Olayın yaşanmasının ardından müteahhit firmaya dava açtığını kaydeden Yel, karakoldan gelen jandarma ekiplerinin kendisine 600 lira para karşılığında davasını geri çekmesini istediğini, ancak bunu kabul etmediğini aktardı. Kendisine gelen karakol komutanının, “Biz bu parayı kendi aramızda topladık, mağdur olmanı istemiyoruz. Bu parayı al davacı olmana gerek yok. Zaten senin oğlun kusurlu. Orada ne işi var?” dediğini belirten Yel, “Yalan söylüyor. Komutanı bana gönderen müteahhittir. O parayı veren de müteahhittir. Hatta o komutan da müteahhitten para almıştır. Yoksa gelip bana ‘davanı geri çek’ demez” ifadelerini kullandı.

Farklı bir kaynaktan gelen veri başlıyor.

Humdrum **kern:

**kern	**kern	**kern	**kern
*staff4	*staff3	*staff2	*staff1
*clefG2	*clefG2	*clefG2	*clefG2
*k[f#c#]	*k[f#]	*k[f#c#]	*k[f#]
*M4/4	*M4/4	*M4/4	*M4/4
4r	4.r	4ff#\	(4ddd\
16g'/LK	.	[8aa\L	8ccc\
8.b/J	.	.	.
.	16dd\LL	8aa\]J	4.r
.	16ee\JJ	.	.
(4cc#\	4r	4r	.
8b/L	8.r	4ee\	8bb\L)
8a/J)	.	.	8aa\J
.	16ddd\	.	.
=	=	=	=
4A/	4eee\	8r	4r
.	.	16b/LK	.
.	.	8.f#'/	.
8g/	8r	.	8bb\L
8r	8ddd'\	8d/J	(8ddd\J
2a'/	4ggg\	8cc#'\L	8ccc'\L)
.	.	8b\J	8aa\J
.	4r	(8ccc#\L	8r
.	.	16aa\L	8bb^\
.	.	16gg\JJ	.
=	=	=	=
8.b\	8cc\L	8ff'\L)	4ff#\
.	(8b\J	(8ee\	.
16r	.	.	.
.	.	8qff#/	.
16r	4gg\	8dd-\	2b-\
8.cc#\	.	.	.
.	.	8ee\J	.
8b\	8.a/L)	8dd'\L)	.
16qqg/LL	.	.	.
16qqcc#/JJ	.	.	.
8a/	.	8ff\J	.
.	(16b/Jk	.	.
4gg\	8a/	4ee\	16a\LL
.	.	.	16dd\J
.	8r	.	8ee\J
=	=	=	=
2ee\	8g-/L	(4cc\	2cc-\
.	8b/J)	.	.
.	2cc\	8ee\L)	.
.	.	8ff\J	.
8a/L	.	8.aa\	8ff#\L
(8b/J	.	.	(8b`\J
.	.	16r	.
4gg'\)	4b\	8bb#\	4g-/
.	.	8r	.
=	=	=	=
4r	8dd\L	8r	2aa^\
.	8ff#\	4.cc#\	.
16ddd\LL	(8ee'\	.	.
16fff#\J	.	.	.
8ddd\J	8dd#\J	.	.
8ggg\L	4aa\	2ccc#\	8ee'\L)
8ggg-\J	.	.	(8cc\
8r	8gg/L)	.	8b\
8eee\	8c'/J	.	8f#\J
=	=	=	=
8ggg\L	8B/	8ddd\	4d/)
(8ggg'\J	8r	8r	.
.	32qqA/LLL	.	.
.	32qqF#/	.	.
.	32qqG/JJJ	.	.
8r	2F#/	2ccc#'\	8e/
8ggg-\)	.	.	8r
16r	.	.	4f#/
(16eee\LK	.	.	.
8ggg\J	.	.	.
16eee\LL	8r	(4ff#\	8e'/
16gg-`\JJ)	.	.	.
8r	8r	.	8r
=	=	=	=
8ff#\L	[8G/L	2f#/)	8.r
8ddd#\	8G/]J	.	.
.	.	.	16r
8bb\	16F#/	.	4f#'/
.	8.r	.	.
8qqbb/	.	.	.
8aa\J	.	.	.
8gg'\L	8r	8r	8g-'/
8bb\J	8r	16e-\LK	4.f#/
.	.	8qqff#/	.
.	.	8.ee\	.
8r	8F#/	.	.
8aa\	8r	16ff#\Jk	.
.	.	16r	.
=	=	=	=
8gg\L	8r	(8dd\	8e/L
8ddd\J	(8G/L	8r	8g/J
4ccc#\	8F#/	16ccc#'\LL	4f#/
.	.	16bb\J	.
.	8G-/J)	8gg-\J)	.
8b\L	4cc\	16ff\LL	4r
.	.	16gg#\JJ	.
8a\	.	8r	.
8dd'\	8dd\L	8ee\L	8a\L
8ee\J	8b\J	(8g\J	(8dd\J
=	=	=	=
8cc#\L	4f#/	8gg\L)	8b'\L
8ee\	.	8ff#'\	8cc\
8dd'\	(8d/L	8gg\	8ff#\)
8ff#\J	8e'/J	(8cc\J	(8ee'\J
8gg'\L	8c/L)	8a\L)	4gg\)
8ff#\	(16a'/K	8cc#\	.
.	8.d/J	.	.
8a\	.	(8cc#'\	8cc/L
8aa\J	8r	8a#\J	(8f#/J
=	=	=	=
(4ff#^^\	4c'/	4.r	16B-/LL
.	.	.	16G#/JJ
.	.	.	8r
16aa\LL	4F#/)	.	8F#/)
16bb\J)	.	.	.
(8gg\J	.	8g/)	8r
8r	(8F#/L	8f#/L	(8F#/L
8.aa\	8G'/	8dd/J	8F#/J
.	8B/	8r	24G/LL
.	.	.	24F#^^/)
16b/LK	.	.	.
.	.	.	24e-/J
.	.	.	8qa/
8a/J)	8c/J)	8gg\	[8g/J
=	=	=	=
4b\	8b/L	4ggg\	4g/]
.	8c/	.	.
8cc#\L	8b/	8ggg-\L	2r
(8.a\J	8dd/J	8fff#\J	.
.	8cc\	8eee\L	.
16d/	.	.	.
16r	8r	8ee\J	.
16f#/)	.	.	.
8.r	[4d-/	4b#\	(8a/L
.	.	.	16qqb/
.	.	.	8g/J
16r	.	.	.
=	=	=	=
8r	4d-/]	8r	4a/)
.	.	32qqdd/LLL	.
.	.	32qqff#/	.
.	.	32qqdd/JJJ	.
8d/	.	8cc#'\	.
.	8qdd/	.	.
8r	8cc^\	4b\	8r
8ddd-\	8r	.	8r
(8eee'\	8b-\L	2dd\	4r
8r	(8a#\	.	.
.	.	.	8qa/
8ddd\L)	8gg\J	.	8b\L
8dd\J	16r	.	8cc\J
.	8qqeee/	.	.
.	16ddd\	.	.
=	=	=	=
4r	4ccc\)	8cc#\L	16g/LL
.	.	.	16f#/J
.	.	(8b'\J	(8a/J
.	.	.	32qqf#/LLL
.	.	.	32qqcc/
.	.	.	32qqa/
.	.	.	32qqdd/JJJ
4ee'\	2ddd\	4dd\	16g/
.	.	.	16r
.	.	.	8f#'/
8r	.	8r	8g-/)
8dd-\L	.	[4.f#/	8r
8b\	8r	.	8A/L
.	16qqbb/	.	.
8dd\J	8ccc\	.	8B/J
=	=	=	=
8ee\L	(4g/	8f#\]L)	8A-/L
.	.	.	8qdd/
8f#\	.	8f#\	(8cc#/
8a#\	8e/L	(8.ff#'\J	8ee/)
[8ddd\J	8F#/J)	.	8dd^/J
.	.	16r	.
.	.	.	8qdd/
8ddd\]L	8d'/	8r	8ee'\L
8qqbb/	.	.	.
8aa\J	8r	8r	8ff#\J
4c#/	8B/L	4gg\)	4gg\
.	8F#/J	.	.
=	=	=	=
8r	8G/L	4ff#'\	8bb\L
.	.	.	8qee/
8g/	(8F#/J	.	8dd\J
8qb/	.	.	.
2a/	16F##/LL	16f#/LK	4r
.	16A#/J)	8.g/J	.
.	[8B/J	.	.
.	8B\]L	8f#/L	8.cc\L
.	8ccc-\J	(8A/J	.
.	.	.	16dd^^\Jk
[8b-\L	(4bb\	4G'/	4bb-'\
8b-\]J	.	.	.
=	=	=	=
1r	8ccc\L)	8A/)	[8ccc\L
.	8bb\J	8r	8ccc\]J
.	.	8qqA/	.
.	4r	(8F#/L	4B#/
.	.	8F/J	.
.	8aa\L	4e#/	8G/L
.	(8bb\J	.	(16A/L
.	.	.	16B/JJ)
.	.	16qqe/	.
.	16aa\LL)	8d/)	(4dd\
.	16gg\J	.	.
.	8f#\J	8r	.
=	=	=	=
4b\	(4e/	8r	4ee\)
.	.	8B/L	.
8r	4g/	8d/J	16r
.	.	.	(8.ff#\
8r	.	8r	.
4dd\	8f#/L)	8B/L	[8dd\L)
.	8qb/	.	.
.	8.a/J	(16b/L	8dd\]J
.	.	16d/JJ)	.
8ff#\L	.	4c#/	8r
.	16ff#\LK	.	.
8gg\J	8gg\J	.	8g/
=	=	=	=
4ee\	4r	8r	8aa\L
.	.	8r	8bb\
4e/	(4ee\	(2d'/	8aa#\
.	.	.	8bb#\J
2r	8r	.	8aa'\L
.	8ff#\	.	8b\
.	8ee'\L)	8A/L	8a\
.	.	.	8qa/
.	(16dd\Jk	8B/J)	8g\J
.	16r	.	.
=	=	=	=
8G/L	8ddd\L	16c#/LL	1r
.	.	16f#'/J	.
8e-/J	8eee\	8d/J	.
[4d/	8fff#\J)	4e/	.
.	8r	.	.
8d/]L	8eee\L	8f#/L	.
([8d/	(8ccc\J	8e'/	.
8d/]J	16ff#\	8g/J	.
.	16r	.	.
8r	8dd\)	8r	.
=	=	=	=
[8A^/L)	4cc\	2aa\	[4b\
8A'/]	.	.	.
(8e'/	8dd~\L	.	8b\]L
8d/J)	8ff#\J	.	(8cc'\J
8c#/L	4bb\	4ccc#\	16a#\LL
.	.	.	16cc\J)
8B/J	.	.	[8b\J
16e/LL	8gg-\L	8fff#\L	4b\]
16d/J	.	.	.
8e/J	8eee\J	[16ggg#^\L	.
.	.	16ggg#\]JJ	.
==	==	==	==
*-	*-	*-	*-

Müteahhittin de kendisine gelerek oğlunun kusurlu olduğunu iddia ettiğini belirten Yel, gelen kişiye “Oğlum ne kadar kusurlu olursa olsun, o demirler monte edilmiş olsaydı oğlumun üzerine düşmezdi” şeklinde cevap verdiğini söyledi.

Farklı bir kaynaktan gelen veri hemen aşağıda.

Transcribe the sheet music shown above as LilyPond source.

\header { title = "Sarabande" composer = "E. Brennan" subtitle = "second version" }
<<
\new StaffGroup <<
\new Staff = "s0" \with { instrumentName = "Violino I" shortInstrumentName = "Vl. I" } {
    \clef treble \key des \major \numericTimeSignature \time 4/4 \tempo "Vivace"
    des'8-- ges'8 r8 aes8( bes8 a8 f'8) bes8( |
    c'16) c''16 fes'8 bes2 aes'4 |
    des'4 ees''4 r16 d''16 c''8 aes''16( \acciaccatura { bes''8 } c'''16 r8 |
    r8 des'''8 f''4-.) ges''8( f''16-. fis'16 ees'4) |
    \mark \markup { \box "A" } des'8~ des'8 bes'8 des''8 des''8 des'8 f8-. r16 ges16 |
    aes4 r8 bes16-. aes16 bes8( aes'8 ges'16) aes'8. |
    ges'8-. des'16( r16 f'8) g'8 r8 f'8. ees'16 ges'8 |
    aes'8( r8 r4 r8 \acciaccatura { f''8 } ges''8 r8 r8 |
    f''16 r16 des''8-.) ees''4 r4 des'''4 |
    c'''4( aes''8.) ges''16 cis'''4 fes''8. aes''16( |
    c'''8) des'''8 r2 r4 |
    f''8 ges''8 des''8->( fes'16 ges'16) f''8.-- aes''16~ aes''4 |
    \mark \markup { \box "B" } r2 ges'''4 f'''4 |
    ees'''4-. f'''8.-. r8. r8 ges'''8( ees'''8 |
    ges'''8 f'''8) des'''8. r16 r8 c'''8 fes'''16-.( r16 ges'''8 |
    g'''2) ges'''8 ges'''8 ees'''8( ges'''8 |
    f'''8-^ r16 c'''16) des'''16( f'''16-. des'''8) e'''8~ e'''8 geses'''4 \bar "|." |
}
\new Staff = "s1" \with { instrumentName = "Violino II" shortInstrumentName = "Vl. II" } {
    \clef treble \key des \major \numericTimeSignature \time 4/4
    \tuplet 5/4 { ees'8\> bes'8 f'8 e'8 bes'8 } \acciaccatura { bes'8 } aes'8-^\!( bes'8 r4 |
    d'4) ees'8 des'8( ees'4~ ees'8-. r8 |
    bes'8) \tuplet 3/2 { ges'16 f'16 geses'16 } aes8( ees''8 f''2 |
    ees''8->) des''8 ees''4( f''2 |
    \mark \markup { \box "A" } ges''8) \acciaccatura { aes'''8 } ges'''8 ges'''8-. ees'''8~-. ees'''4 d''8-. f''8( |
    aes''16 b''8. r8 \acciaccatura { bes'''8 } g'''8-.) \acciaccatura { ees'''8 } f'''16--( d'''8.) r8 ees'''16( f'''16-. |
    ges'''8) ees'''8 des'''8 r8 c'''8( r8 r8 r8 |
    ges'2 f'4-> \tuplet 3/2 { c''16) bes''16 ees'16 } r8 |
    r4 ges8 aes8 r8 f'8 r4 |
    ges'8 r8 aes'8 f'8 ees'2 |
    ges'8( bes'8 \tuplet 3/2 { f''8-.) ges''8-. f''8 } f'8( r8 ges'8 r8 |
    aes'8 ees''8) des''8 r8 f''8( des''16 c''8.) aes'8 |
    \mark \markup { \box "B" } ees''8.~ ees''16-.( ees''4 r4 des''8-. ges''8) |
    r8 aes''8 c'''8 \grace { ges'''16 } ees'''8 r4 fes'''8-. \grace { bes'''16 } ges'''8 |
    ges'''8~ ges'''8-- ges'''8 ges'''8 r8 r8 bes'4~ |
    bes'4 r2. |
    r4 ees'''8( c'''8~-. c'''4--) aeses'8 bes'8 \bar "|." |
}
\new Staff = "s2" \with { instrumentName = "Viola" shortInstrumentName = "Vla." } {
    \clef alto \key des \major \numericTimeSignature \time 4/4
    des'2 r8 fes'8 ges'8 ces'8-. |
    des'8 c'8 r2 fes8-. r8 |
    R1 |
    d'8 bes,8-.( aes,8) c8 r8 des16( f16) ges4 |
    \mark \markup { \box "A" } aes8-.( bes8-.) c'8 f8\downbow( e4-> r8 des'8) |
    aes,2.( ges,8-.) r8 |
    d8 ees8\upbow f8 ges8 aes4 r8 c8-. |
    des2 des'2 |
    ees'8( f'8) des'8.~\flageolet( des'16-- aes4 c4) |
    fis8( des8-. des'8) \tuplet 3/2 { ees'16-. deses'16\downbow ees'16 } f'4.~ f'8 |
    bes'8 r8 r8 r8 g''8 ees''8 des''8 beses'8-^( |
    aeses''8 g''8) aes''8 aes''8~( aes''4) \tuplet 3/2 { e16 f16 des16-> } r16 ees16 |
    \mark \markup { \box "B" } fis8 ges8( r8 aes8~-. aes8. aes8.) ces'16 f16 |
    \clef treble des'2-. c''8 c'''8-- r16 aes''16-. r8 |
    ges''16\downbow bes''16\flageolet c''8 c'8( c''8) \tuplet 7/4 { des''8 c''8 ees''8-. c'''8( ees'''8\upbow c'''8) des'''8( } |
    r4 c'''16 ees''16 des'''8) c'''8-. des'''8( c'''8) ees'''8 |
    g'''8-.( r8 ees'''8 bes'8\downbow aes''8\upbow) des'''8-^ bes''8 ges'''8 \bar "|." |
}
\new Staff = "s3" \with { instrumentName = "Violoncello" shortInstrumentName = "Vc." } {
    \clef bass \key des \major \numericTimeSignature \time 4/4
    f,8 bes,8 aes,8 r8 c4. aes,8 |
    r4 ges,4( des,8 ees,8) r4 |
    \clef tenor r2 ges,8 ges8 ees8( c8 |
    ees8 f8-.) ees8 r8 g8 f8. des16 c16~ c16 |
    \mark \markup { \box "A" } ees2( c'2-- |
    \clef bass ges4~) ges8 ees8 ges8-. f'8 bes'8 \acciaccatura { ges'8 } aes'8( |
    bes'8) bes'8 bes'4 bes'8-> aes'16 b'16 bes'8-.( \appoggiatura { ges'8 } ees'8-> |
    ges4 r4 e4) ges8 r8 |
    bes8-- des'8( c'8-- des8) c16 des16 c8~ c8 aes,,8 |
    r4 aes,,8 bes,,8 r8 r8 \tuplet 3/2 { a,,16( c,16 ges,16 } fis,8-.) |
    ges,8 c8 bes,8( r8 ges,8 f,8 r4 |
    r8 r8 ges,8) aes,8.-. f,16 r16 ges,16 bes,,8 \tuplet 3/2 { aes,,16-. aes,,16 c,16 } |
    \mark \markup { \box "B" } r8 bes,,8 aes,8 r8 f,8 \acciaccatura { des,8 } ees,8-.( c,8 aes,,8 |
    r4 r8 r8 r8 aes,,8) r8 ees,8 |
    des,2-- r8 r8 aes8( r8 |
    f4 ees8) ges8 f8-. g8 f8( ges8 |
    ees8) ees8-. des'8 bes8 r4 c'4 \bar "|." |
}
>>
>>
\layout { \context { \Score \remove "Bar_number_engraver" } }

‘YAPILAN KEŞİF SONUCU KAN İZLERİNE RASTLANDI’

Oğlunun üzerine düşen demirlerde oğlunun kan izleri kaldığı için müteahhit firmanın alelacele oradaki demirleri değiştirdiğini söyleyen Yel, yapılan keşif sonucu oğlunun kan izlerinin toprakta bulunduğunun tespit edildiğini ve bunun dava dosyasına girdiğini aktardı. Olay yerine keşif için gelen jandarma ve keşif memurlarının hakaretlerine maruz kaldığını dile getiren Yel, yaşadıklarını şu sözlerle anlattı: “Olay yerine gelen jandarma komutanı sürekli olarak suçu oğluma atarak davacı olmamam yönünde baskı yapıyordu. Yine keşif için gelen memur ‘Buradan aldığımız kan örnekleri oğlununki ile uyuşmazsa size neler yapacağımı bilirim’ şeklinde beni tehdit ediyordu. ‘Kan örnekleri uyuşunca ben bu dosyayı en az 6 yıl uzatırım. Sürekli dosyayı alta atarım, hiç bir şey yapamazsınız’ diyerek davadan sonuç alamayacağımı vazgeçmemi söylediler.”

‘EN UCUZ İLACI 100 LİRA’

Olayın üzerinden yaklaşık 40 gün geçmesine rağmen oğlunun hayati tehlikeyi henüz atlatabildiğini kaydeden Yel, oğlunun ilaçları pahalı olduğu için çoğu zaman almaya gücünün yetmediğini belirtti. Oğlunun ilaçlarını alabilmek için pamuk tarlasında günlük yevmiye karşılığında çalışan baba Yel, şu ifadeleri kullandı: “En ucuz ilacı 100 lira. Böylesine üzücü bir olay yaşamışken bir de üstüne bana 600 TL karşılığında susmamı istediler. Ben oğlumun ilaçlarını alabilmek için pamuk tarlasında çalışıyorum. Başkalarının ölmemesi için bu davanın takipçisi olacağım.”